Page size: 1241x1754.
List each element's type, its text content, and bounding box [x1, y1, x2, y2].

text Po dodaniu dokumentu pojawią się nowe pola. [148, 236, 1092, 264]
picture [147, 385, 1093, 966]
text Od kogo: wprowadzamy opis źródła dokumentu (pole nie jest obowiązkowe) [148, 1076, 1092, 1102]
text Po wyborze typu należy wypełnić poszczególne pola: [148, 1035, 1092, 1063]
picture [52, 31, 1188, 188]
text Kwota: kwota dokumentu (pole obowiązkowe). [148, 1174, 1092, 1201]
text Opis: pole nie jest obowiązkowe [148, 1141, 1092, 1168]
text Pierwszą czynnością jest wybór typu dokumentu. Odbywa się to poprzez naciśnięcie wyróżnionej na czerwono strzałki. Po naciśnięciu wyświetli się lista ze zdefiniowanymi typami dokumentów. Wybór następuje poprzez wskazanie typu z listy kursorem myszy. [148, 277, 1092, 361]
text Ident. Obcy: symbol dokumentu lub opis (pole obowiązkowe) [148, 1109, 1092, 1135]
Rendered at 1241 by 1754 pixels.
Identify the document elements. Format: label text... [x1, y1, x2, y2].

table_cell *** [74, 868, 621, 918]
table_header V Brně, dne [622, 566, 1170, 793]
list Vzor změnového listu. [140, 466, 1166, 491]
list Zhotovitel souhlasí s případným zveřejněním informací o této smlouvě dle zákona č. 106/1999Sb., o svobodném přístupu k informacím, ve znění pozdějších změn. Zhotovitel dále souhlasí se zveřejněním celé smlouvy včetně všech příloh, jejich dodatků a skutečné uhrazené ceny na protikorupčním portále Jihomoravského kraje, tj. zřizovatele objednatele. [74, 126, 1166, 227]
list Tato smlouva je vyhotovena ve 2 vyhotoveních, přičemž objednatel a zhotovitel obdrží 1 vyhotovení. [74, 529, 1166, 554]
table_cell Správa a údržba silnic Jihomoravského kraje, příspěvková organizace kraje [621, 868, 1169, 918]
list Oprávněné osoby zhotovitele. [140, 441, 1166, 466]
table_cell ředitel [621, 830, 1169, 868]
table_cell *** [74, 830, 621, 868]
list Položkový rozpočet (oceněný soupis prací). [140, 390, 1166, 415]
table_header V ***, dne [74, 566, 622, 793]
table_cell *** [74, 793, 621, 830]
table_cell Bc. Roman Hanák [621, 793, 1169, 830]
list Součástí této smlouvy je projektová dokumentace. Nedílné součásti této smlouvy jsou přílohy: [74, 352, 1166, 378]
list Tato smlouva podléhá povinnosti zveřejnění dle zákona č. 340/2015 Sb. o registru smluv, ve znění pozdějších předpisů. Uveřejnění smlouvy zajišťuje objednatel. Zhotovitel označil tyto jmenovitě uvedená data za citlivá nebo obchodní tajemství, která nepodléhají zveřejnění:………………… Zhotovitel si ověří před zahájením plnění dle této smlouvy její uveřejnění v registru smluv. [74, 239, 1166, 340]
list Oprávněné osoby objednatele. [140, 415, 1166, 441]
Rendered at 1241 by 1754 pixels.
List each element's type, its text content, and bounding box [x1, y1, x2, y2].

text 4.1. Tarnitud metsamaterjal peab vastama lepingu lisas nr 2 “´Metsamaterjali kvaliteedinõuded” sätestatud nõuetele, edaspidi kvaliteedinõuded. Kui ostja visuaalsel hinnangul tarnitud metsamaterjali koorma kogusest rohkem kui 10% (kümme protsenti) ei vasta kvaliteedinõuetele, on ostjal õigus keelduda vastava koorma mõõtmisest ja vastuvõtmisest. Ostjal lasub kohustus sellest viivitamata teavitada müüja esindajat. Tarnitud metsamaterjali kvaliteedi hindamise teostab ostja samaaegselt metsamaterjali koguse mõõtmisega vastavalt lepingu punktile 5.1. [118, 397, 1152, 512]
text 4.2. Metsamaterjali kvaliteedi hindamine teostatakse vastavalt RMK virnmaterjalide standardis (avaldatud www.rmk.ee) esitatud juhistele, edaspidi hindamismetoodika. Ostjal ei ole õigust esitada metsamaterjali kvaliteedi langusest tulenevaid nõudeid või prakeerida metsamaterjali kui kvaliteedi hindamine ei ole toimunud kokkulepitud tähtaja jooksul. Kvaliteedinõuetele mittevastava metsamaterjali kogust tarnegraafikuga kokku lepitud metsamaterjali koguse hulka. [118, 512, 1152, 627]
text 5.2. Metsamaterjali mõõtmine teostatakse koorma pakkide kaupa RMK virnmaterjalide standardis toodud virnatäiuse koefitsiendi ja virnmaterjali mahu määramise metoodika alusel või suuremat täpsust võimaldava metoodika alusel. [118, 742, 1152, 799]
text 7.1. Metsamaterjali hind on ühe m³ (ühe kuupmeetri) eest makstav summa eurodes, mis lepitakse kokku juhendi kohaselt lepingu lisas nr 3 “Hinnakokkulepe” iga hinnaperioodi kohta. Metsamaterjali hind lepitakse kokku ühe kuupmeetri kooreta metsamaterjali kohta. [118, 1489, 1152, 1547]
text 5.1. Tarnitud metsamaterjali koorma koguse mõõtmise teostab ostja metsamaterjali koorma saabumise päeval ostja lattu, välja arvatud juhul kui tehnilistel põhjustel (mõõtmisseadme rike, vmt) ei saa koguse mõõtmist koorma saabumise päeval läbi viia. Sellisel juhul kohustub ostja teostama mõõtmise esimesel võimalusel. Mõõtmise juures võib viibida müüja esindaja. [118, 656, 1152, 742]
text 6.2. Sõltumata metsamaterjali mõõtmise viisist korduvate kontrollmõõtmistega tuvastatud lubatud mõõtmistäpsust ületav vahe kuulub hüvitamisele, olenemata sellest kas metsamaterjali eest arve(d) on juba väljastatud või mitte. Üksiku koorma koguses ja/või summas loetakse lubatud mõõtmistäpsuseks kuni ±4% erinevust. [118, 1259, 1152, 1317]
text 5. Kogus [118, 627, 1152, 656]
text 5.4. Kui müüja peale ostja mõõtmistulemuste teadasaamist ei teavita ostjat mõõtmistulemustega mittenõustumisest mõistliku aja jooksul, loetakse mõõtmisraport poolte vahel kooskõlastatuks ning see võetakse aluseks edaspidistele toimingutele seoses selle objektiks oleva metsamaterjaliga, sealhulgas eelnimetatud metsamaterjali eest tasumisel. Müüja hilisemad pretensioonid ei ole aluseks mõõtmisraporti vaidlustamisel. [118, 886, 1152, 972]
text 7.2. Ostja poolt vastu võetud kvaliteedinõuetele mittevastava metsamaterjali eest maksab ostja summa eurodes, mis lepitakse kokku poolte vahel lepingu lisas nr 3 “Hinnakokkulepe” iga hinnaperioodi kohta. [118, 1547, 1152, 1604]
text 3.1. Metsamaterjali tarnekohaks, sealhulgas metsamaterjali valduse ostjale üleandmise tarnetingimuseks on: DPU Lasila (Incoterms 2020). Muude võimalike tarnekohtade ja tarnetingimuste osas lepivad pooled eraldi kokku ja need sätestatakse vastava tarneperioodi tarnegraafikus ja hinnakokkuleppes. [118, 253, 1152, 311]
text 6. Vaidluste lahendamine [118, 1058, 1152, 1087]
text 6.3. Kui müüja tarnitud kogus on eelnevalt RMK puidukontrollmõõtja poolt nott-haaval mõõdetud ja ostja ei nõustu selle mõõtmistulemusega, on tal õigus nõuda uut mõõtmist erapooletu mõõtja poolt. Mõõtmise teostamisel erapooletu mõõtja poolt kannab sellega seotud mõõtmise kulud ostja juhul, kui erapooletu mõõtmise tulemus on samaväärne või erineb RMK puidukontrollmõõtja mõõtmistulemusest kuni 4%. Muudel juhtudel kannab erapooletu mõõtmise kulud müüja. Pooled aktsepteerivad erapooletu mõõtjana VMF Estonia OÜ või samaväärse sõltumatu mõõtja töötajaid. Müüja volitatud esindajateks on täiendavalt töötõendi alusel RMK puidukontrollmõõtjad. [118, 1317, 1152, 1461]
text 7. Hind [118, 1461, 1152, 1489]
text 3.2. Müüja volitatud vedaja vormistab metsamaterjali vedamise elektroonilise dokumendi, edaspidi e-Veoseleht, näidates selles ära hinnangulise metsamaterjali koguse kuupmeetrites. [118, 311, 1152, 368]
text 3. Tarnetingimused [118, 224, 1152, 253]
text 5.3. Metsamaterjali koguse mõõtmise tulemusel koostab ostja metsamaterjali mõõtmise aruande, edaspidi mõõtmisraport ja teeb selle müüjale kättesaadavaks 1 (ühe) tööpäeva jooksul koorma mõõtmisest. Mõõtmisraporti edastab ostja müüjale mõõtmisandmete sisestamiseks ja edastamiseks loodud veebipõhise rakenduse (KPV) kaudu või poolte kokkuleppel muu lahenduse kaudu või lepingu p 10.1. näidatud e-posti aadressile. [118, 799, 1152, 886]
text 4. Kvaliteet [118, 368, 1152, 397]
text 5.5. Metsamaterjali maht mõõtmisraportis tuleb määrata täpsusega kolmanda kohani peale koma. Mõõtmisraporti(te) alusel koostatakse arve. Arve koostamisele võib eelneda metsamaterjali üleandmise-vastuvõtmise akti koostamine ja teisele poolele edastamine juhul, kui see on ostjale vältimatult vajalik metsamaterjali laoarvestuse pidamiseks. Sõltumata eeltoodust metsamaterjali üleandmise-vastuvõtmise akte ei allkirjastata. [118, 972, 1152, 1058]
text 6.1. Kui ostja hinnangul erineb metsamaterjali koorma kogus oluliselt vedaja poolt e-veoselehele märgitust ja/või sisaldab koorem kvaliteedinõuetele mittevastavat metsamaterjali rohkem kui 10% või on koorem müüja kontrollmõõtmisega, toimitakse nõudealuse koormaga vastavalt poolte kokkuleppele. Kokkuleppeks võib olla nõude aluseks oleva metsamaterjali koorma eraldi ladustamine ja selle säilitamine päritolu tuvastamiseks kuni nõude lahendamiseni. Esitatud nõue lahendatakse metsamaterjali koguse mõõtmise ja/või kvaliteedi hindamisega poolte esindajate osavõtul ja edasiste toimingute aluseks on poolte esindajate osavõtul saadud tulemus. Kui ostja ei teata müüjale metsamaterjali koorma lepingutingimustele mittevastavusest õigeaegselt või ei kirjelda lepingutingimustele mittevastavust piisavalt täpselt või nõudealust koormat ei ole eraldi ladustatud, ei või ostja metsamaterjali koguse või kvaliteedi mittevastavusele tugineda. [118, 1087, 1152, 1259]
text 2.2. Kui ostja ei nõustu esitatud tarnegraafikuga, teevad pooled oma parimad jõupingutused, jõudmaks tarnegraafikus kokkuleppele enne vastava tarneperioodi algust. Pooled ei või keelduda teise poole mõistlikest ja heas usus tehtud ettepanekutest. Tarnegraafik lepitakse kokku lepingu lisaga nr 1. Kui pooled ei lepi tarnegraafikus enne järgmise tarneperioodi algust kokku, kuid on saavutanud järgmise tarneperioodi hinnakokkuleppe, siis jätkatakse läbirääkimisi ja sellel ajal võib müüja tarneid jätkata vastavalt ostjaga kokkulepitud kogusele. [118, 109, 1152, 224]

Task item:
Count the lines of the material above that contain "smlouvy"; your reply is that number and no more.

Output of the task:
3